Copy each entry below unchanged; the images do not go in the copy.

────────────────────

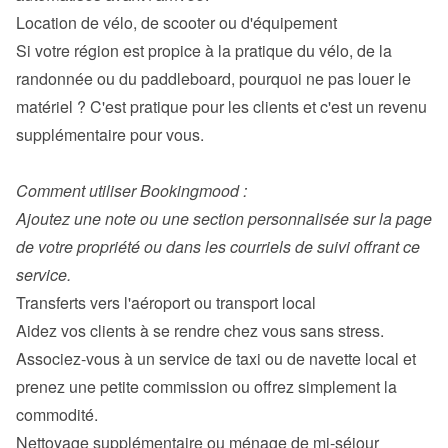
Si votre région est propice à la pratique du vélo, de la 
randonnée ou du paddleboard, pourquoi ne pas louer le 
matériel ? C'est pratique pour les clients et c'est un revenu 
supplémentaire pour vous.

Comment utiliser Bookingmood :

Ajoutez une note ou une section personnalisée sur la page 
de votre propriété ou dans les courriels de suivi offrant ce 
service. 
Aidez vos clients à se rendre chez vous sans stress. 
Associez-vous à un service de taxi ou de navette local et 
prenez une petite commission ou offrez simplement la 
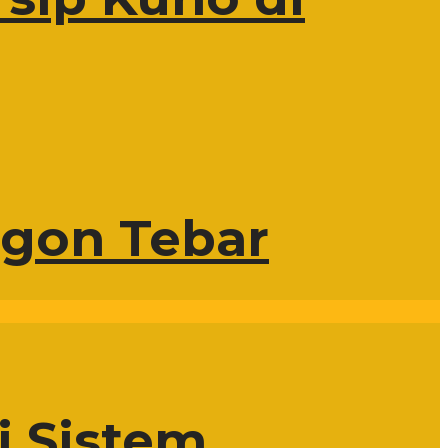
egon Tebar
i Sistem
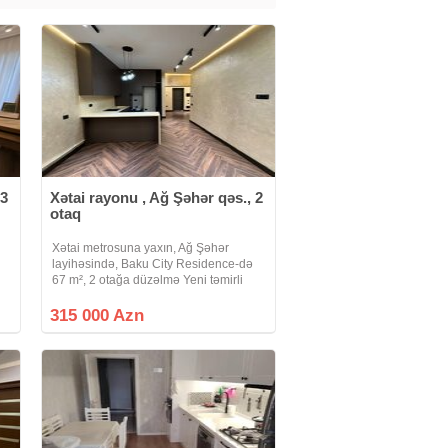
 3
Xətai rayonu , Ağ Şəhər qəs., 2
otaq
Xətai metrosuna yaxın, Ağ Şəhər
layihəsində, Baku City Residence-də
i
67 m², 2 otağa düzəlmə Yeni təmirli
Parket döşəmə, isti döşəmə ilə təchiz
olunub Təmirdən sonra yaşayış
315 000 Azn
olmayıb Ağıllı bina sistemi ilə idarə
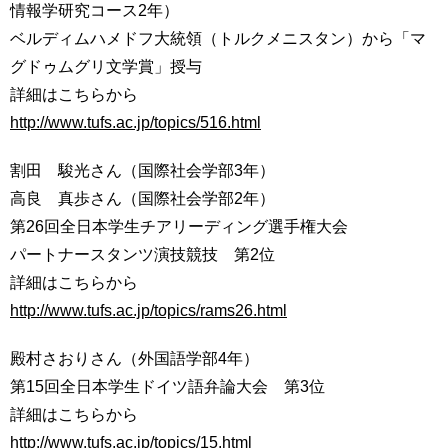
情報学研究コース2年）
育
者
の
ベルディムハメドフ大統領（トルクメニスタン）から「マ
方
研
グドゥムグリ文学賞」授与
究
詳細はこちらから
卒
http://www.tufs.ac.jp/topics/516.html
業
社
生
会
の
割田 駿光さん（国際社会学部3年）
連
方
携
高良 真歩さん（国際社会学部2年）
第26回全日本学生チアリーディング選手権大会
一
入
パートナースタンツ演技競技 第2位
般・
試
地
情
詳細はこちらから
域
報
http://www.tufs.ac.jp/topics/rams26.html
の
方
寄
殿村さおりさん（外国語学部4年）
附
教
第15回全日本学生ドイツ語弁論大会 第3位
を
職
す
詳細はこちらから
員
る
http://www.tufs.ac.jp/topics/15.html
専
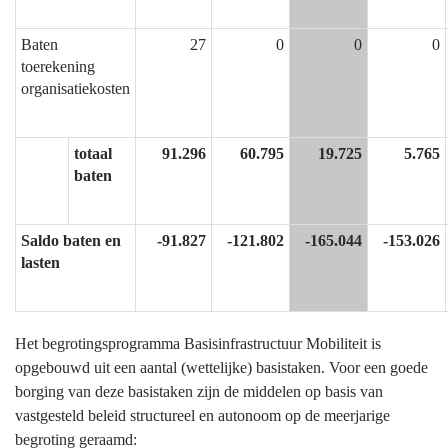
Baten
27
0
0
0
toerekening
organisatiekosten
totaal
91.296
60.795
19.725
5.765
baten
Saldo baten en
-91.827
-121.802
-165.044
-153.026
lasten
Het begrotingsprogramma Basisinfrastructuur Mobiliteit is
opgebouwd uit een aantal (wettelijke) basistaken. Voor een goede
borging van deze basistaken zijn de middelen op basis van
vastgesteld beleid structureel en autonoom op de meerjarige
begroting geraamd:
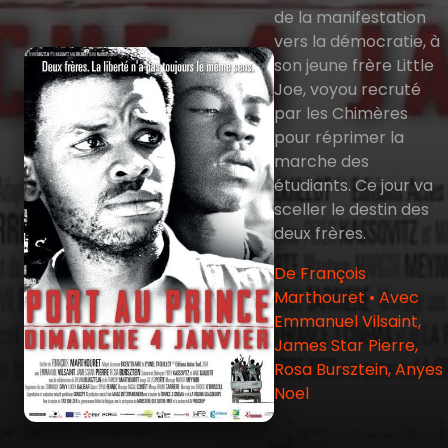
de la manifestation
vers la démocratie, à
son jeune frère Little
Joe, voyou recruté
par les Chimères
pour réprimer la
marche des
étudiants. Ce jour va
sceller le destin des
deux frères.
De François
Marthouret • Avec
Emmanuel Vilsaint,
James Star Pierre,
Rosa Bursztein, Anyes
Noel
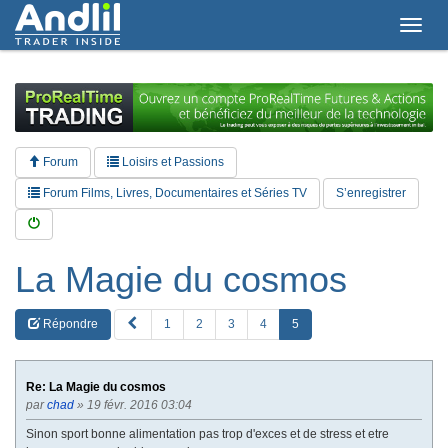
T
o
g
g
l
e
n
a
Forum
Loisirs et Passions
v
i
Forum Films, Livres, Documentaires et Séries TV
S’enregistrer
g
a
t
i
La Magie du cosmos
o
n
P
Répondre
1
2
3
4
5
R
E
V
Re: La Magie du cosmos
par
chad
» 19 févr. 2016 03:04
Sinon sport bonne alimentation pas trop d'exces et de stress et etre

────────────────────

## Reply to the task
Si votre région est propice à la pratique du vélo, de la 
randonnée ou du paddleboard, pourquoi ne pas louer le 
matériel ? C'est pratique pour les clients et c'est un revenu 
supplémentaire pour vous.

Comment utiliser Bookingmood :

Ajoutez une note ou une section personnalisée sur la page 
de votre propriété ou dans les courriels de suivi offrant ce 
service. 
Aidez vos clients à se rendre chez vous sans stress. 
Associez-vous à un service de taxi ou de navette local et 
prenez une petite commission ou offrez simplement la 
egon Tebar
i Sistem
 3
Xətai rayonu , Ağ Şəhər qəs., 2
otaq
Xətai metrosuna yaxın, Ağ Şəhər
layihəsində, Baku City Residence-də
i
67 m², 2 otağa düzəlmə Yeni təmirli
Parket döşəmə, isti döşəmə ilə təchiz
olunub Təmirdən sonra yaşayış
315 000 Azn
olmayıb Ağıllı bina sistemi ilə idarə
情報学研究コース2年）
育
者
の
ベルディムハメドフ大統領（トルクメニスタン）から「マ
方
研
グドゥムグリ文学賞」授与
究
詳細はこちらから
卒
http://www.tufs.ac.jp/topics/516.html
業
社
生
会
の
割田 駿光さん（国際社会学部3年）
連
方
携
高良 真歩さん（国際社会学部2年）
第26回全日本学生チアリーディング選手権大会
一
入
パートナースタンツ演技競技 第2位
般・
試
地
情
詳細はこちらから
域
報
http://www.tufs.ac.jp/topics/rams26.html
の
方
寄
殿村さおりさん（外国語学部4年）
附
教
第15回全日本学生ドイツ語弁論大会 第3位
を
職
す
詳細はこちらから
員
る
http://www.tufs.ac.jp/topics/15.html
専
Baten
27
0
0
0
toerekening
organisatiekosten
totaal
91.296
60.795
19.725
5.765
baten
Saldo baten en
-91.827
-121.802
-165.044
-153.026
lasten
Het begrotingsprogramma Basisinfrastructuur Mobiliteit is
opgebouwd uit een aantal (wettelijke) basistaken. Voor een goede
borging van deze basistaken zijn de middelen op basis van
vastgesteld beleid structureel en autonoom op de meerjarige
begroting geraamd:
de la manifestation
vers la démocratie, à
son jeune frère Little
Joe, voyou recruté
par les Chimères
pour réprimer la
marche des
étudiants. Ce jour va
sceller le destin des
deux frères.
De François
Marthouret • Avec
Emmanuel Vilsaint,
James Star Pierre,
Rosa Bursztein, Anyes
Noel
T
o
g
g
l
e
n
a
Forum
Loisirs et Passions
v
i
Forum Films, Livres, Documentaires et Séries TV
S’enregistrer
g
a
t
i
La Magie du cosmos
o
n
P
Répondre
1
2
3
4
5
R
E
V
Re: La Magie du cosmos
par
chad
» 19 févr. 2016 03:04
Sinon sport bonne alimentation pas trop d'exces et de stress et etre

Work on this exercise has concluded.